09/23/2024
This exercise is really the beginning of all your training. When your horse will seek the bit on the way down and stay engaged with his hind on the way back up you are well on your way to contact. A horse that rides in your finger tips, and steps deeply underneath his belly is starting collection. Ride on!
Lengthening to the bit ♾️ with our young star Viva la Vida who is doing so well under the saddle! What an amazing mount this smart mare is turning into! ✨💫🤎 but let’s take a deeper dive:
Lengthening 〰️
• Lengthening involves the relaxation and elongation of muscles, often as part of a natural, fluid movement. It occurs when the horse extends its body without tension, creating a longer posture without pulling the muscles actively.
• This is a passive process, where the muscle fibers relax, allowing for a more extended range of motion. For instance, when a horse lowers its neck and extends its body in a relaxed, forward-downward stretch, the muscles are gently lengthening without resistance. This process improves flexibility, alignment, and balance, promoting elasticity and suppleness.
• Lengthening encourages the horse to engage its body in a relaxed manner, allowing the horse to move more freely and with less restriction.
Stretching 🌊
• Stretching typically involves the active pulling or elongation of muscles, where tension is applied to the muscle fibers to increase their length. This can be either active or passive, but the key element is the pulling force exerted on the muscles to stretch them.
• In stretching, the horse may experience a feeling of tension in the muscles, as the goal is to extend the muscle fibers to their maximum length.
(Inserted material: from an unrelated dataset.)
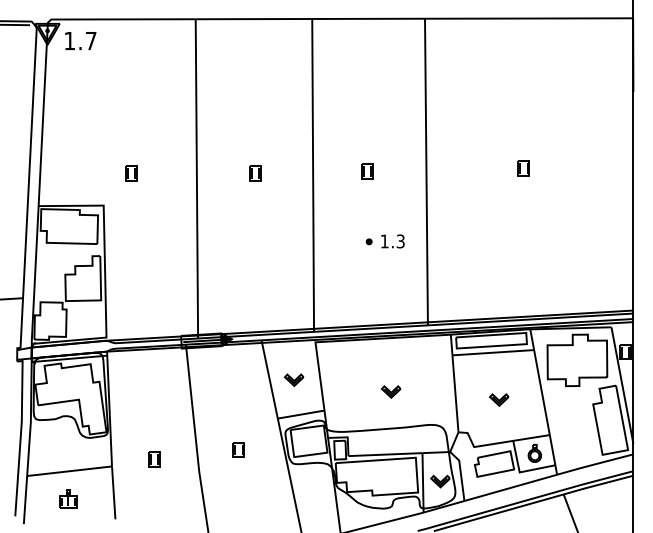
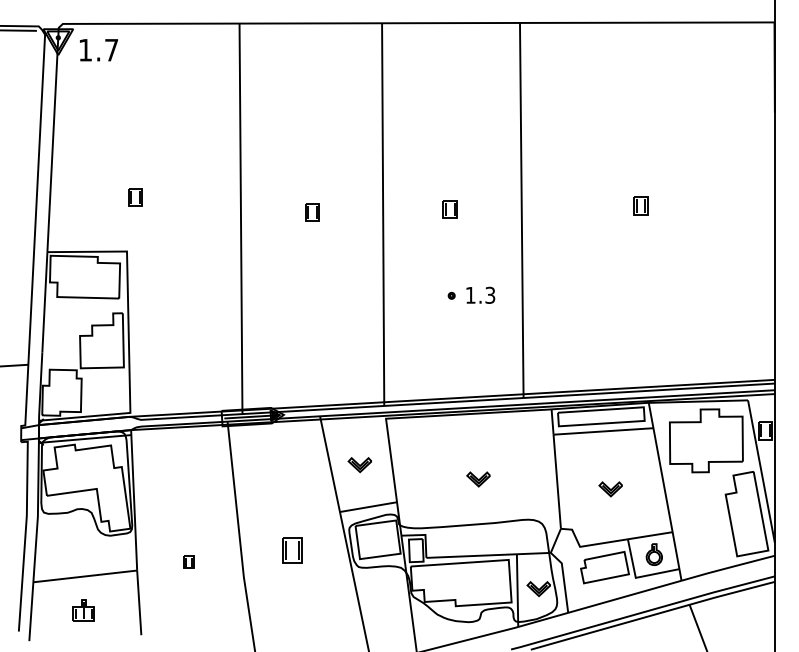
part: (131, 173) -> (135, 197), moved
part: (238, 449) -> (291, 549), size x1.4
part: (154, 459) -> (189, 562), size x0.7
This kind of stretching usually focuses on improving flexibility and range of motion by increasing tension within the muscles or tendons.
• For example, when a rider asks the horse to stretch its stride or lengthen its frame under saddle, the muscles stretch under slight resistance or pull, enhancing flexibility but with more active engagement.
🔑 Key Difference:
Lengthening involves relaxation and elongation of the muscles without tension or force, promoting fluid, extended movement, while stretching involves pull to the muscles to extend their length under resistance occurring in the muscles that work in opposite direction.
In the typical dressage training we aim for the lengthening, not stretching, however stretching is the word thoically used to describe the phenomenon of the horse lengthening to the bit.